***************
Honeycomb Model
***************

.. code-block:: sierrainput

   BEGIN PARAMETERS FOR MODEL HONEYCOMB
     #
     # Elastic constants
     #
     YOUNGS MODULUS = <real>
     POISSONS RATIO = <real>
     SHEAR MODULUS  = <real>
     BULK MODULUS   = <real>
     LAMBDA         = <real>
     TWO MU         = <real>
     #
     # Orthotropic response
     #
     MODULUS_TTTT = <real>
     MODULUS_LLLL = <real>
     MODULUS_WWWW = <real>
     MODULUS_TTLL = <real>
     MODULUS_TTWW = <real>
     MODULUS_LLWW = <real>
     MODULUS_TLTL = <real>
     MODULUS_LWLW = <real>
     MODULUS_WTWT = <real>
     #
     # Material orientation
     #
     TX = <real>
     TY = <real>
     TZ = <real>
     LX = <real>
     LY = <real>
     LZ = <real>
     #
     # Yield behavior
     #
     YIELD_STRESS = <real>
     A1           = <real>
     B1           = <real>
     C1           = <real>
     A2           = <real>
     B2           = <real>
     C2           = <real>
     A3           = <real>
     B3           = <real>
     C3           = <real>

     TS  = <real>
     LS  = <real>
     WS  = <real>
     TLS = <real>
     LWS = <real>
     WTS = <real>

     ESTL = <real>
     ESTW = <real>
     ESLW = <real>
     ESLT = <real>
     ESWT = <real>
     ESWL = <real>

     MODULUS_FUNCTION = <string>
     RATE_FUNCTION    = <string>
     T_FUNCTION       = <string>
     L_FUNCTION       = <string>
     W_FUNCTION       = <string>
     TL_FUNCTION      = <string>
     LW_FUNCTION      = <string>
     WT_FUNCTION      = <string>
     TTP_FUNCTION     = <string>
     LLP_FUNCTION     = <string>
     WWP_FUNCTION     = <string>
     TLTLP_FUNCTION   = <string>
     LWLWP_FUNCTION   = <string>
     WTWTP_FUNCTION   = <string>
     TTLP_FUNCTION    = <string>
     TTWP_FUNCTION    = <string>
   END [PARAMETERS FOR MODEL HONEYCOMB]

The honeycomb constitutive model is used to model the energy absorbing capabilities of aluminum honeycomb.
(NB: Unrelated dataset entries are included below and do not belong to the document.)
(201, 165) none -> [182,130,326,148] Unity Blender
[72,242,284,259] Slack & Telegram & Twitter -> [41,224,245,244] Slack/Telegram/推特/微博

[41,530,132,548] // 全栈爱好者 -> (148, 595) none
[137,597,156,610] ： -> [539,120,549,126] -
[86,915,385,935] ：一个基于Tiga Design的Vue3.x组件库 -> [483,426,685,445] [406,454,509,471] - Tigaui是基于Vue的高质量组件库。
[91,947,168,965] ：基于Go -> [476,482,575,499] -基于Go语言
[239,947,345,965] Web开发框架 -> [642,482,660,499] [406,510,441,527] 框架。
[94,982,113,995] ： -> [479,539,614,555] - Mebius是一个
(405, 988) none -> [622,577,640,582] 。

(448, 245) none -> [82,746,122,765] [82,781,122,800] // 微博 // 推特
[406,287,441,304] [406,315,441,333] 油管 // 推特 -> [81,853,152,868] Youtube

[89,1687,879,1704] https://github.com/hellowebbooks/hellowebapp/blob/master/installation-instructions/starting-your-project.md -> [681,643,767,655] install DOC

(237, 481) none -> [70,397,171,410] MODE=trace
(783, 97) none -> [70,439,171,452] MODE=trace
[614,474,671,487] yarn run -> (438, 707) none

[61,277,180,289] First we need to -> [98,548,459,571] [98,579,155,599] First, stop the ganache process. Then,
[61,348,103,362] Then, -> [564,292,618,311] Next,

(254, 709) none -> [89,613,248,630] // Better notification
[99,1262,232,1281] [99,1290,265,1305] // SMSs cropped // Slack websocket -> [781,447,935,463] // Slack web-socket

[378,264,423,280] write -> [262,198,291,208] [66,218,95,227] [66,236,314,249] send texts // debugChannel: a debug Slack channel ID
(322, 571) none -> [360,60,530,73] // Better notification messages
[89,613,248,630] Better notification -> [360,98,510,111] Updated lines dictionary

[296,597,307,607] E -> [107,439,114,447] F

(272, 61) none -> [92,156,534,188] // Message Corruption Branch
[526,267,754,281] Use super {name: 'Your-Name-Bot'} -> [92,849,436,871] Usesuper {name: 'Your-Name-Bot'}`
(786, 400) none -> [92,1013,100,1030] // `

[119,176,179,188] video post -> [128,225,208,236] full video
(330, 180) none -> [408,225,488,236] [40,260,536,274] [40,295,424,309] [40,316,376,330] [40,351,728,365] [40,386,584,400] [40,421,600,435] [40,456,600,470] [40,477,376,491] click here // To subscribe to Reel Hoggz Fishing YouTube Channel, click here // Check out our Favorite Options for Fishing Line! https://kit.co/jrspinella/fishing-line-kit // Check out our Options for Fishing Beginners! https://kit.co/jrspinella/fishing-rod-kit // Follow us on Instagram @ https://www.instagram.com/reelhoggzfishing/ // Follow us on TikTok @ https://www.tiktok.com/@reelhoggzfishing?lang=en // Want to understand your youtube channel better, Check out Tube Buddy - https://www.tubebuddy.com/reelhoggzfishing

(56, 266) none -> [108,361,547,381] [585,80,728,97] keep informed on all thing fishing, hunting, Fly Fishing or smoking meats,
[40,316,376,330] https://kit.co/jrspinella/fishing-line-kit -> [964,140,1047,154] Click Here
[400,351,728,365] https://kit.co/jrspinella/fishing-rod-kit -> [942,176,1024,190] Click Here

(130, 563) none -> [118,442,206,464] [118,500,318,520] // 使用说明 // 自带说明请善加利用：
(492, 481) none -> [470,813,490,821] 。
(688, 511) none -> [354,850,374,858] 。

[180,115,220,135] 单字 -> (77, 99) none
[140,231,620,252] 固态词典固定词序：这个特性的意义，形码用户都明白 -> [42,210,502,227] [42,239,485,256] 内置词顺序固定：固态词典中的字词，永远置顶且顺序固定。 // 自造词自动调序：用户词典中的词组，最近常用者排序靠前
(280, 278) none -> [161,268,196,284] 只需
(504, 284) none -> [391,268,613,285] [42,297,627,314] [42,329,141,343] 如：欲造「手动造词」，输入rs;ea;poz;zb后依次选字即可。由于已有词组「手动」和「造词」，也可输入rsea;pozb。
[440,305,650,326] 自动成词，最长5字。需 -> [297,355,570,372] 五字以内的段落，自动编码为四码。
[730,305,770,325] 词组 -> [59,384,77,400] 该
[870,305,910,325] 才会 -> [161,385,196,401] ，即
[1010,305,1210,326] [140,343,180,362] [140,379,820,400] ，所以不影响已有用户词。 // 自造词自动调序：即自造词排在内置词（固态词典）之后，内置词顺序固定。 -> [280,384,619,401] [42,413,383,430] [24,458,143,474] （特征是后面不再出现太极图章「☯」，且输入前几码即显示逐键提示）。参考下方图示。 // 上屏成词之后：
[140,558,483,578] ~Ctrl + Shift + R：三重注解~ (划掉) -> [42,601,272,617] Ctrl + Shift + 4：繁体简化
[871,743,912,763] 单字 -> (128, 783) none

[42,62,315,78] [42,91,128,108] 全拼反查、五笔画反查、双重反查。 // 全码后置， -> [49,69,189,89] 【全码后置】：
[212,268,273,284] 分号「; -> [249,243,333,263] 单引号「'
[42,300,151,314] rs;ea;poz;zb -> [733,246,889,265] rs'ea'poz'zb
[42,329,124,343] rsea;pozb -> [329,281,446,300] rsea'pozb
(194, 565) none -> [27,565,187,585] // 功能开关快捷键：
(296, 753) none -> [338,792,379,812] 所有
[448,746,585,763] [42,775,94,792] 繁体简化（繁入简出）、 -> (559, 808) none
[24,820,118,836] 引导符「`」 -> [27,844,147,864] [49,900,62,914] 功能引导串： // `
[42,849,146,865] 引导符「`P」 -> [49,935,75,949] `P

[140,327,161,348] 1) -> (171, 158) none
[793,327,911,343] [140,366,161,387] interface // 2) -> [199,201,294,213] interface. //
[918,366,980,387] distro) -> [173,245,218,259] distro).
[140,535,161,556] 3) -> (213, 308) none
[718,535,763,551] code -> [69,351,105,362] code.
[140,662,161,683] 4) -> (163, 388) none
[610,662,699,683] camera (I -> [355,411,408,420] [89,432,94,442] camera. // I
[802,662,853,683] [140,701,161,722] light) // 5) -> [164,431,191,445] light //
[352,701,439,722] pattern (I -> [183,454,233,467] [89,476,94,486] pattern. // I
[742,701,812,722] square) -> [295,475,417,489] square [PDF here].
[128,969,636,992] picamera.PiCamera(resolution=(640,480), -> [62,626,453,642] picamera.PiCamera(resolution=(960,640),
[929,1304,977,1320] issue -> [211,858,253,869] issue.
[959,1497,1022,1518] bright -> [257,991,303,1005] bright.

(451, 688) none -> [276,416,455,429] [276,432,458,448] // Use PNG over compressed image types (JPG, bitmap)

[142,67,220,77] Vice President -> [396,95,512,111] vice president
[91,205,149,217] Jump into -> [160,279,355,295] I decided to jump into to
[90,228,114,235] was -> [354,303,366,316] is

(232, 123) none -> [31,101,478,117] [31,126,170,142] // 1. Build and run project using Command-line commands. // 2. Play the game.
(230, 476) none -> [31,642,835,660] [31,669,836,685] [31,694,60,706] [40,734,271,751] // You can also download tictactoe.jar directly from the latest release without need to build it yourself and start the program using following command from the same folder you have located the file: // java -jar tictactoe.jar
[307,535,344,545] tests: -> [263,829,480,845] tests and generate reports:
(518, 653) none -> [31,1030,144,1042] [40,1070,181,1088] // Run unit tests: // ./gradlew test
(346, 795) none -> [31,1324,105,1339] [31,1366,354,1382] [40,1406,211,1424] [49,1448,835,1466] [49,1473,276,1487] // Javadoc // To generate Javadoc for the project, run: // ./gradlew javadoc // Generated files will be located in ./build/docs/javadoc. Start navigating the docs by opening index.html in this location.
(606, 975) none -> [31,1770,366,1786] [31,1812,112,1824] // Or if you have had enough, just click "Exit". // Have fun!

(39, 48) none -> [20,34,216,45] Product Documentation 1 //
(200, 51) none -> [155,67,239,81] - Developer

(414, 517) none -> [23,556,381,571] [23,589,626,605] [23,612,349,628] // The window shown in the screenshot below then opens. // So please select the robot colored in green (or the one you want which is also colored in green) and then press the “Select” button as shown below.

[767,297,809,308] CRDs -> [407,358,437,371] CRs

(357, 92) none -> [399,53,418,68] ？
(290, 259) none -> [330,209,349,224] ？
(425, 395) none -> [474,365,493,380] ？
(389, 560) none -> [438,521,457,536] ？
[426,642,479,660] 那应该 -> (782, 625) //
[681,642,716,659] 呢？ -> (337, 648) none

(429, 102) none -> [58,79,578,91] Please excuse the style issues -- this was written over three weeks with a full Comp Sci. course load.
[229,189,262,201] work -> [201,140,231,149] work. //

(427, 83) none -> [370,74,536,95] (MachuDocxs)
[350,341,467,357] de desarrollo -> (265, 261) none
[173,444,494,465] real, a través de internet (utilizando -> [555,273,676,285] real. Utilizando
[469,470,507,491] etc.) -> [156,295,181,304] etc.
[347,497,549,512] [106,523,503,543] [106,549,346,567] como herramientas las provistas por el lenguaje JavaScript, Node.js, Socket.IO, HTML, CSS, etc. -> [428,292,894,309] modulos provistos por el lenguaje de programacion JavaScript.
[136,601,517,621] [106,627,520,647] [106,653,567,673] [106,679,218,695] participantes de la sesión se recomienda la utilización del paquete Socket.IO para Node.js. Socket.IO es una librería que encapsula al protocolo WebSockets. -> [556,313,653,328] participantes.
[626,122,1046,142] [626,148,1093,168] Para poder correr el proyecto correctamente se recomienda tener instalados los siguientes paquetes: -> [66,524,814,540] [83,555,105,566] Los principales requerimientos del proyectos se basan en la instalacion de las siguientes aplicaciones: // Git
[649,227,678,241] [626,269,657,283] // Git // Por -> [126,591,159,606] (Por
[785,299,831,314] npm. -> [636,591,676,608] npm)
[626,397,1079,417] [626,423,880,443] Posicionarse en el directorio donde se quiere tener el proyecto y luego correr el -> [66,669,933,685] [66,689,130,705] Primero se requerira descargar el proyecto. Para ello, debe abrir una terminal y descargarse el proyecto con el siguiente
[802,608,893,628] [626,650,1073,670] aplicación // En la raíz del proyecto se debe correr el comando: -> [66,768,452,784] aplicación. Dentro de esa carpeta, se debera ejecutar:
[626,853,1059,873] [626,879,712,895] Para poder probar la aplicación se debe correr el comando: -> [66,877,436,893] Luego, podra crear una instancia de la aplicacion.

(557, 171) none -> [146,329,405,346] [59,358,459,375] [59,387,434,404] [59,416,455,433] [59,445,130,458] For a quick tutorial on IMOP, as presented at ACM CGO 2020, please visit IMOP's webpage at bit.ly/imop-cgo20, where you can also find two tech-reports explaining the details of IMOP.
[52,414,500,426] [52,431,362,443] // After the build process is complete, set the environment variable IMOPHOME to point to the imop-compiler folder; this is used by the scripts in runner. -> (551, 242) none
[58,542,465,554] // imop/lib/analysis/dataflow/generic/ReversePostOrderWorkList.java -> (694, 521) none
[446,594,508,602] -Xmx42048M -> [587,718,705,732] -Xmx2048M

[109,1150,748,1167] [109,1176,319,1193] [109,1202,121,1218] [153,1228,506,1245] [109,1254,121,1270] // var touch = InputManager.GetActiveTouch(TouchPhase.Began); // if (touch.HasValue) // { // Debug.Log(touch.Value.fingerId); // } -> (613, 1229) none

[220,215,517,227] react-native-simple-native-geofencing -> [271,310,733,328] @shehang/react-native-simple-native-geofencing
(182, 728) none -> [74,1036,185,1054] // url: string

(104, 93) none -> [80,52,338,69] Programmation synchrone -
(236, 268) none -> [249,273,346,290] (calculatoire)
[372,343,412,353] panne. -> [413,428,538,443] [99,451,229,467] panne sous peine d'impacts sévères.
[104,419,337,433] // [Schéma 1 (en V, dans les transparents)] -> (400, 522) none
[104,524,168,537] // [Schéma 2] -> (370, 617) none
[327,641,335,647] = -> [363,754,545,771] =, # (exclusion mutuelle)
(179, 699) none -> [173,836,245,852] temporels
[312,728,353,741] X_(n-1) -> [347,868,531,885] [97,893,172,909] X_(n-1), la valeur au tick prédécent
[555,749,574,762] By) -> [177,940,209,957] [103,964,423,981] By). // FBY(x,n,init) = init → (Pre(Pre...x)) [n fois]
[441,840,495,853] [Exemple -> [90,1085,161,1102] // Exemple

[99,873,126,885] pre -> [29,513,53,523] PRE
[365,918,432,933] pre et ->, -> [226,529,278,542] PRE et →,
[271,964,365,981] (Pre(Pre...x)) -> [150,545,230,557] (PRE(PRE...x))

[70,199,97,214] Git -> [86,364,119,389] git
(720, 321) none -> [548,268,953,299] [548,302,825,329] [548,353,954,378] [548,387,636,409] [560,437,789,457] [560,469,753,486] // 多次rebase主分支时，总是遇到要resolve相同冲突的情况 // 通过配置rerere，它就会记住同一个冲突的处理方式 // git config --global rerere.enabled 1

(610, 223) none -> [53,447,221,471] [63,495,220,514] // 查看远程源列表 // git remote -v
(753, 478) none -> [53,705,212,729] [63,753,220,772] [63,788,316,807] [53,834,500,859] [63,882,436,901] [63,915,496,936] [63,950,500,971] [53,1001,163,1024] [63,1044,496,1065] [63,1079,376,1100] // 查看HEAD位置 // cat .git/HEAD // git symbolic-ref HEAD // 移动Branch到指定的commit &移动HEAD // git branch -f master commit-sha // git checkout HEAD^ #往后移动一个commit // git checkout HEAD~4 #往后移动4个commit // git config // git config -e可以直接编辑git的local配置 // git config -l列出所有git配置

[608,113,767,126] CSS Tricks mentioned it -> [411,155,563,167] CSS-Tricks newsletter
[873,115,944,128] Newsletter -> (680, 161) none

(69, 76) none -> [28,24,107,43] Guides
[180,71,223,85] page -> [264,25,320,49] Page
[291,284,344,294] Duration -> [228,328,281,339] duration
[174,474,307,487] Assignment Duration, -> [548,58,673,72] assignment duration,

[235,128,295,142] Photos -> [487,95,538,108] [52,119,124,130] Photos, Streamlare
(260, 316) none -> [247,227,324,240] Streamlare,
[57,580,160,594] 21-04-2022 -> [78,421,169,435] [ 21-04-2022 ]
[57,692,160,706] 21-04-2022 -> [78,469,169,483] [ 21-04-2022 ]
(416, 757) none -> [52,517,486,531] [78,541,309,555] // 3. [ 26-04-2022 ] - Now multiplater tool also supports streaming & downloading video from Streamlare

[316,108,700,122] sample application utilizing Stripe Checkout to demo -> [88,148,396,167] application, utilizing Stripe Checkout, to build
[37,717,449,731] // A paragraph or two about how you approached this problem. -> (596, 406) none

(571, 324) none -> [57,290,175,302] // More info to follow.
There are three orthogonal material directions for the model: :math:`T`, :math:`L`, and :math:`W`. The :math:`t`-direction is generally considered as the "strong" direction, the :math:`W`-direction is the "weak" direction, and the :math:`L`-direction has an intermediate strength. This convention, however, does not necessarily need to be followed when defining material inputs.

.. math::

   \begin{Bmatrix}
     \dot{\sigma}_{TT} \\
     \dot{\sigma}_{LL} \\
     \dot{\sigma}_{WW} \\
     \dot{\sigma}_{TL} \\
     \dot{\sigma}_{LW} \\
     \dot{\sigma}_{WT} \\
   \end{Bmatrix}
   =
   \begin{bmatrix}
     E_{TTTT} & E_{TTLL} & E_{TTWW} & 0 & 0 & 0 \\
     E_{TTLL} & E_{LLLL} & E_{LLWW} & 0 & 0 & 0 \\
     E_{TTWW} & E_{LLWW} & E_{WWWW} & 0 & 0 & 0 \\
     0 & 0 & 0 & E_{TLTL} & 0 & 0 \\
     0 & 0 & 0 & 0 & E_{LWLW} & 0 \\
     0 & 0 & 0 & 0 & 0 & E_{WTWT} 
   \end{bmatrix}
   \begin{Bmatrix}
     \dot{d}_{TT} \\
     \dot{d}_{LL} \\
     \dot{d}_{WW} \\
     \dot{d}_{TL} \\
     \dot{d}_{LW} \\
     \dot{d}_{WT}
   \end{Bmatrix}

Output variables available for this model are listed in :numref:`honeycombstvar`.

.. _honeycombstvar:

.. csv-table:: State Variables for HONEYCOMB Model
   :align: center
   :delim: &
   :header: Index, Name, Description

   1 & ``CRUSH`` & minimum volume ratio
   2 & ``EQDOT`` & effective strain rate
   3 & ``RMULT`` & rate multiplier
   5 & ``ITER``  & iterations
   6 & ``EVOL``  & volumetric strain